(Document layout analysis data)
++++++++

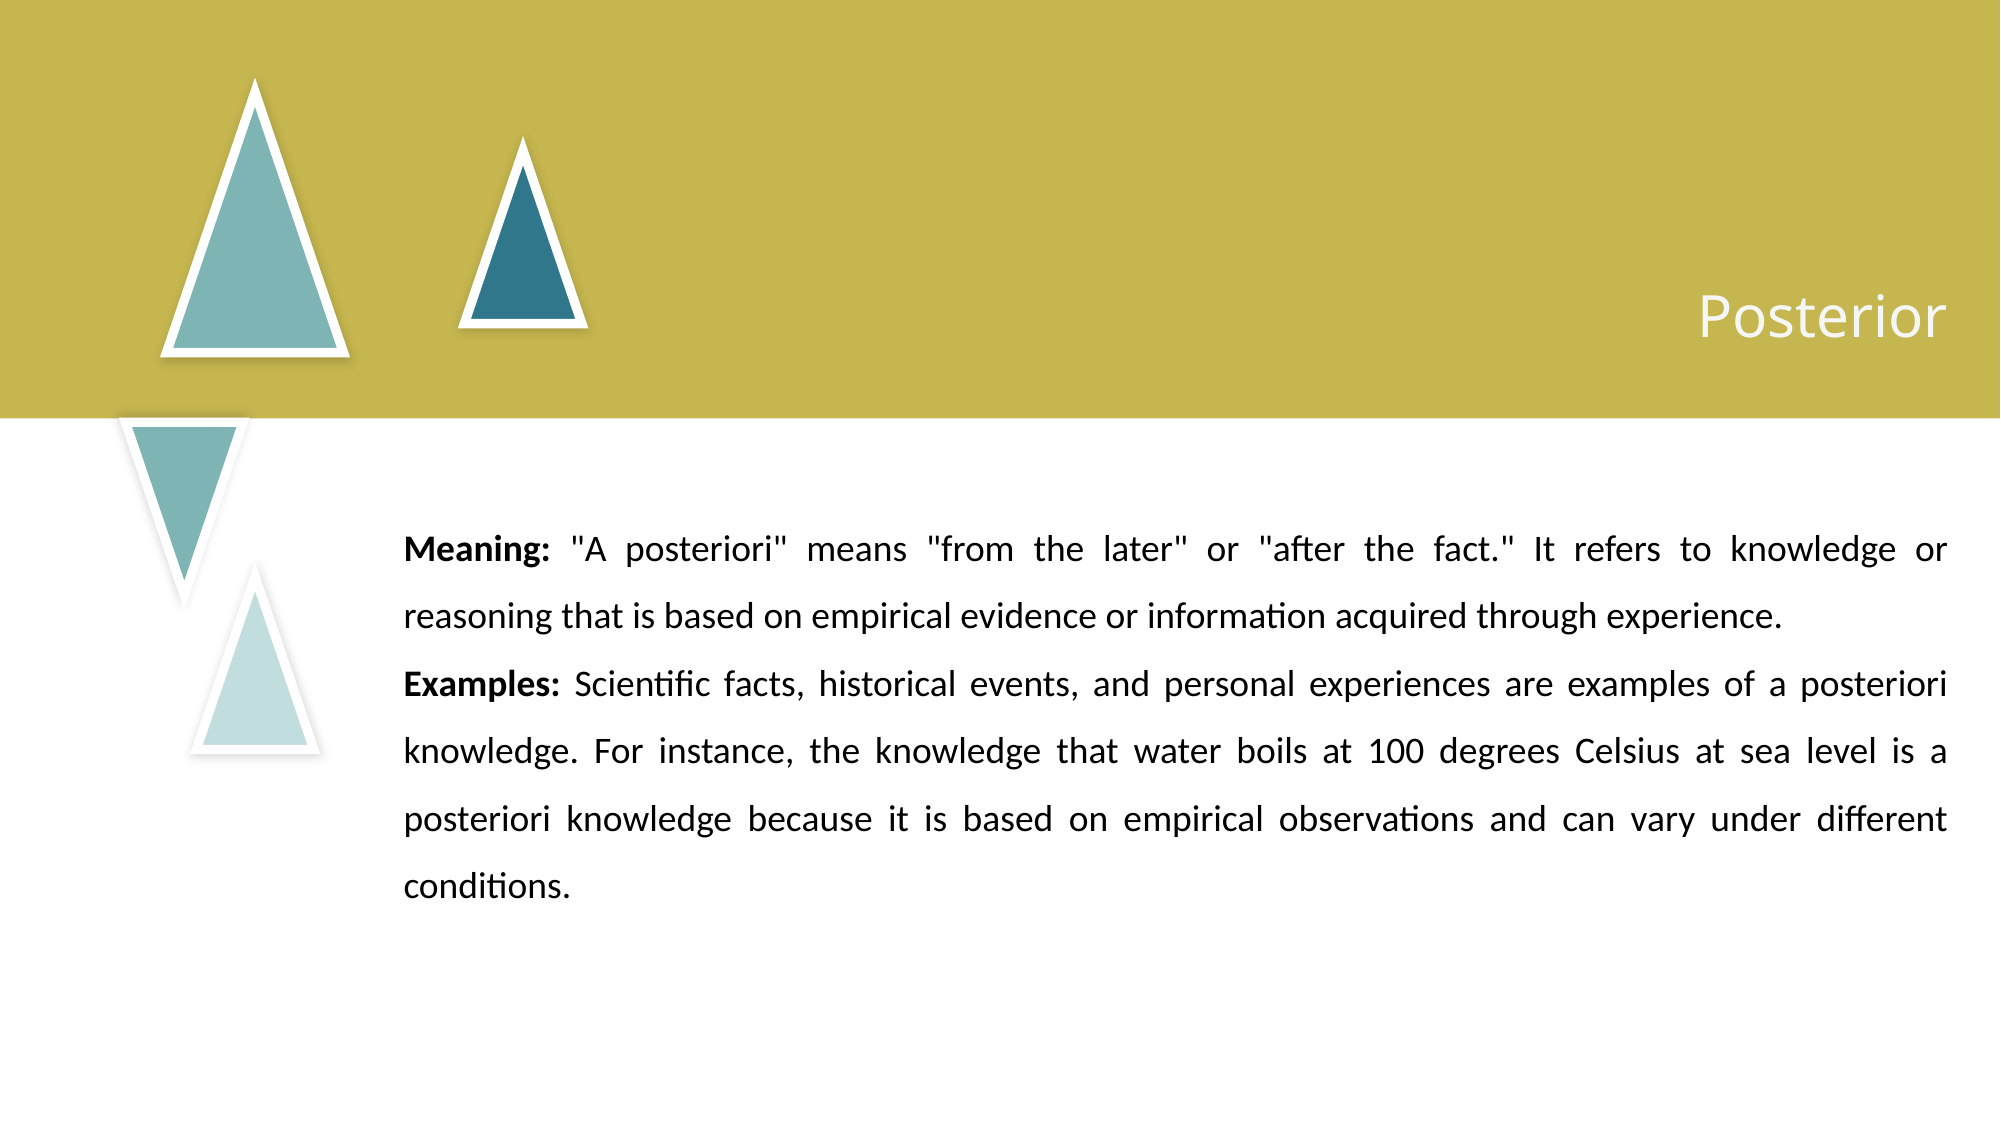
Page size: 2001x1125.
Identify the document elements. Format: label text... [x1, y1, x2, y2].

text_box [165, 88, 345, 354]
text_box Posterior [739, 267, 1963, 357]
text_box [462, 147, 584, 325]
text_box [124, 421, 245, 599]
text_box [194, 573, 316, 751]
text_box Meaning: "A posteriori" means "from the later" or "after the fact." It refers to knowledge or reasoning that is based on empirical evidence or information acquired through experience. Examples: Scientific facts, historical events, and personal experiences are examples of a posteriori knowledge. For instance, the knowledge that water boils at 100 degrees Celsius at sea level is a posteriori knowledge because it is based on empirical observations and can vary under different conditions. [313, 448, 1963, 914]
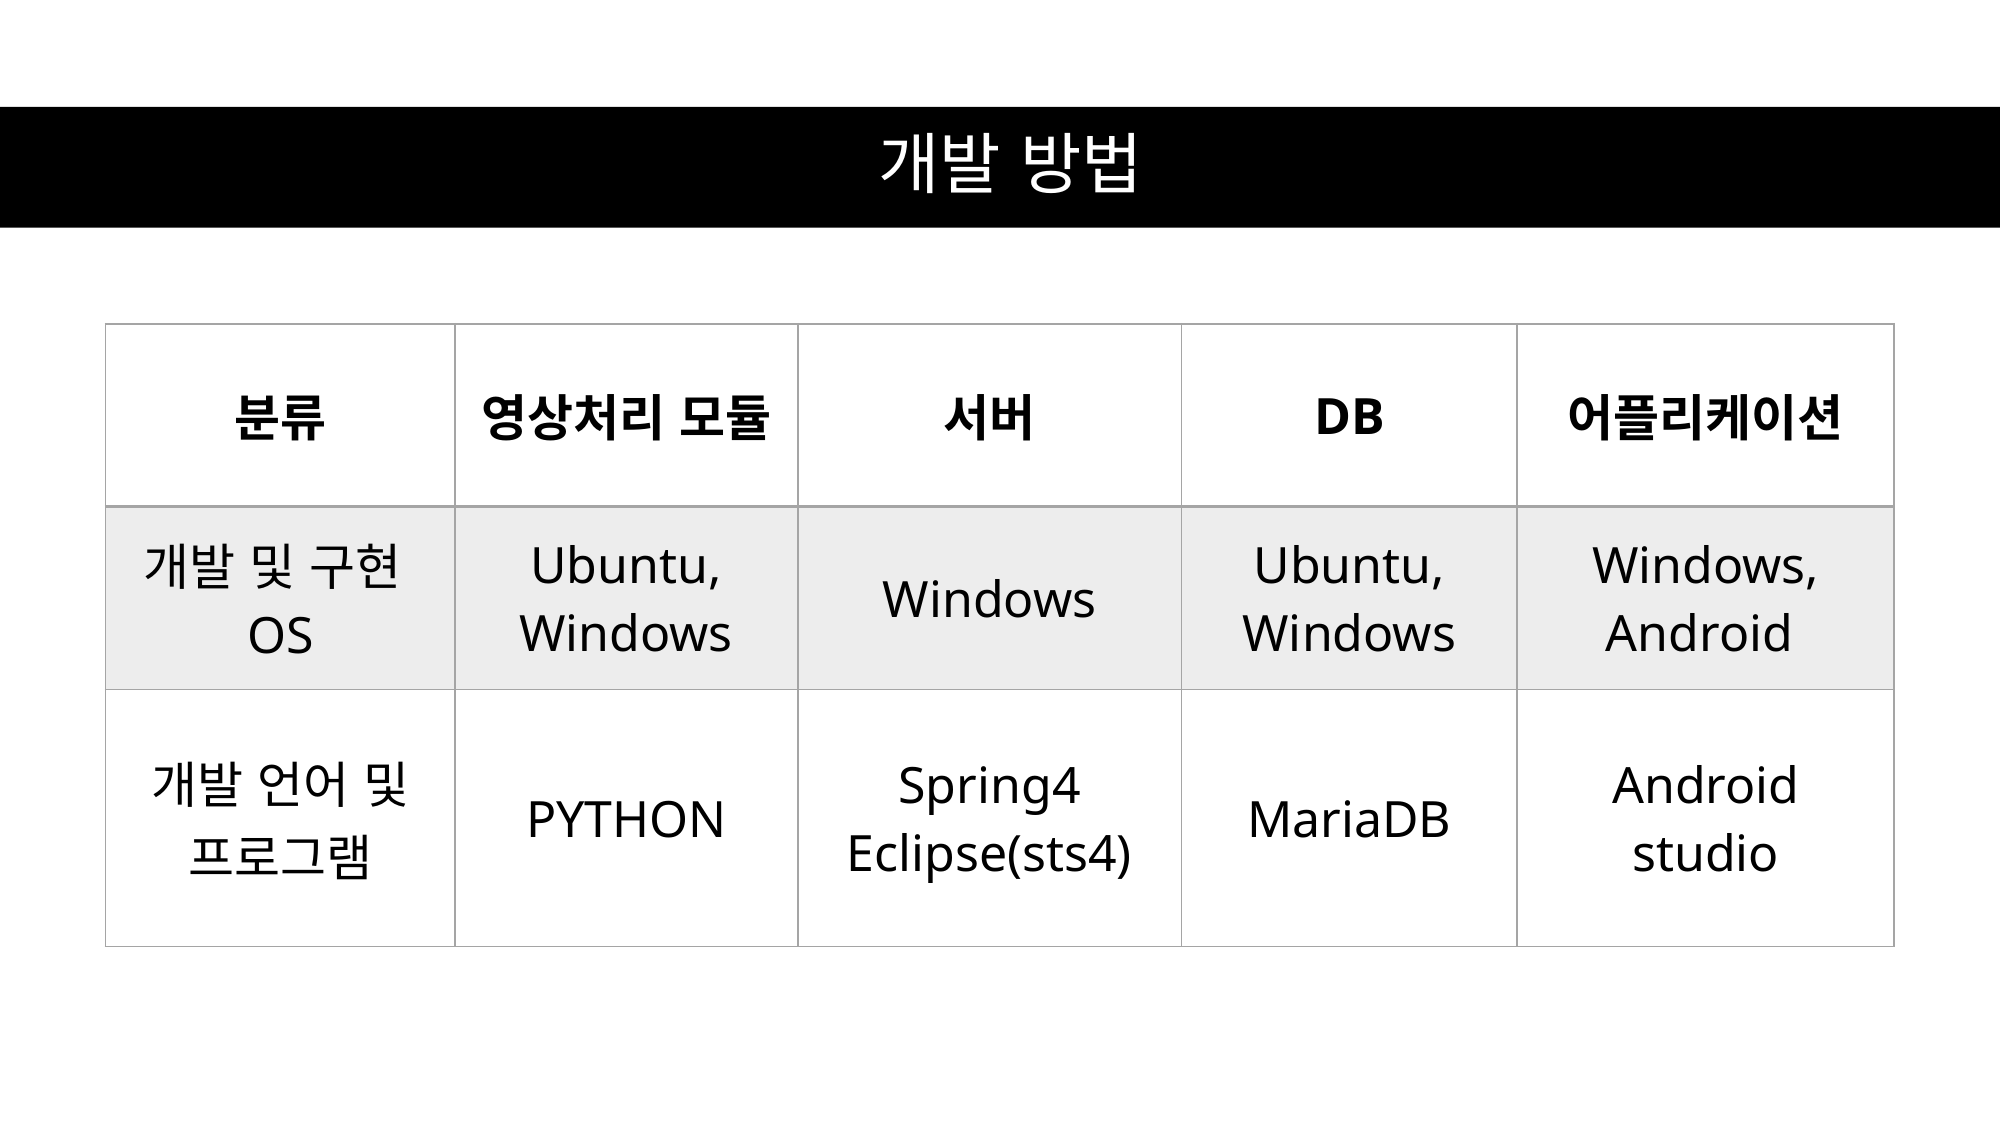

++++++++

Copy out exactly the lines that begin at the line with "Identify the document" and end at the final line of the entries above. Leave out the pictures.

_Task response_.
Identify the document elements. Format: label text... [x1, y1, x2, y2].

text_box [165, 88, 345, 354]
text_box Posterior [739, 267, 1963, 357]
text_box [462, 147, 584, 325]
text_box [124, 421, 245, 599]
text_box [194, 573, 316, 751]
text_box Meaning: "A posteriori" means "from the later" or "after the fact." It refers to knowledge or reasoning that is based on empirical evidence or information acquired through experience. Examples: Scientific facts, historical events, and personal experiences are examples of a posteriori knowledge. For instance, the knowledge that water boils at 100 degrees Celsius at sea level is a posteriori knowledge because it is based on empirical observations and can vary under different conditions. [313, 448, 1963, 914]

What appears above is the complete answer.